Küçük yaşta arkadaşlarıyla konuşurken babasının ne kadar güçlü olduğunu anlatmayan, ‘benim babam senin babanı döver’ demeyen çocuk yok gibidir.
Aslında bu söz, çocuğun gözünde babasının ne kadar güçlü olduğunun göstergesidir. Bu aynı zamanda, çocuk için babasıyla birlikte büyümenin ve baba sevgisini hissetmenin ne kadar büyük bir ihtiyaç olduğunu ifade eder. Çocuk gelişimi uzmanları da baba sevgisinden yoksun büyüyen çocukların özgüveni eksik yetişkinler olduğunu belirtiyor. Sempati Psikolojik Danışmanlık ve Hipnoterapi Merkezi’nden psikolog Dr. Ramazan Özarslan, çocukların genellikle 3 yaşına kadar annelerine düşkün olduğunu, 6 yaşından sonra ise baba rolünün ön plana çıktığını söyledi. Çocuğun dünyasında annenin sevgi ve şefkati, babanın ise gücü temsil ettiğini kaydeden Özarslan şöyle konuştu: "Baba sevgisiyle büyüyen çocukların özgüvenleri tam oluyor. Çevreyle uyumlu bir kişilik sahibi olarak yetişiyorlar. Baba sevgisinden yoksun büyüyen çocukların özgüvenleri ise eksik kalır. Babanın yokluğunda erkek çocuklarda baba figürünü dayı tamamlar. Kız çocuklarında ise babanın yerini hiçbir akraba tutamaz. Babalarının boşluğunu dolduracak hiçbir figür yoktur."
Anadolu’da bazı yanlış âdetlerden ötürü babaların çocuğunu kucağına alıp sevemediğine dikkat çeken Özarslan, babaların çocuklarını 0-3 yaş arasında kucağında, 3-6 yaş arasında saçını okşayarak, öperek, bağrına basarak, 13 yaşından sonra uzaktan kontrollü sevmesi gerektiğini söyledi.

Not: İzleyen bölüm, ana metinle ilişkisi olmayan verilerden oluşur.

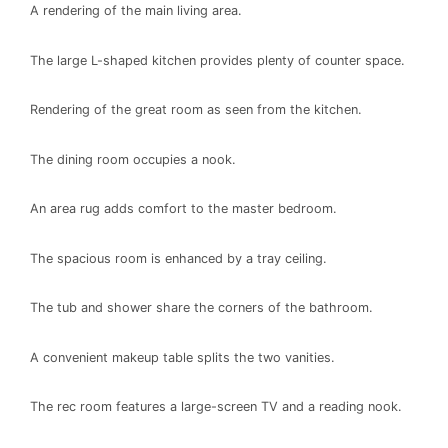
A rendering of the main living area.
The large L-shaped kitchen provides plenty of counter space.
Rendering of the great room as seen from the kitchen.
The dining room occupies a nook.
An area rug adds comfort to the master bedroom.
The spacious room is enhanced by a tray ceiling.
The tub and shower share the corners of the bathroom.
A convenient makeup table splits the two vanities.
The rec room features a large-screen TV and a reading nook.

Hollandalı pedagog Jilda Peters da, Avrupa’da okulöncesi eğitimde 4 yaşından sonra babanın ailedeki rolüyle ilgili eğitim verildiğini vurguluyor. Çocuğun 3-13 yaş arasında babanın güç otoritesini çok iyi hissetmesi gerektiğini ifade eden Peters, "Avrupa toplumunda da bir çocuk için baba gücü temsil eder. Avrupalı babalar, Türk babalara göre çocuklarını daha fazla kucağında taşıyor. Kültürden kültüre değişse de Avrupa ülkelerinde çocuğu kucağında ve sırtında anne değil, baba taşır. Baba sevgisini tam almayan çocuklar pısırık ve içe kapanık olur." dedi.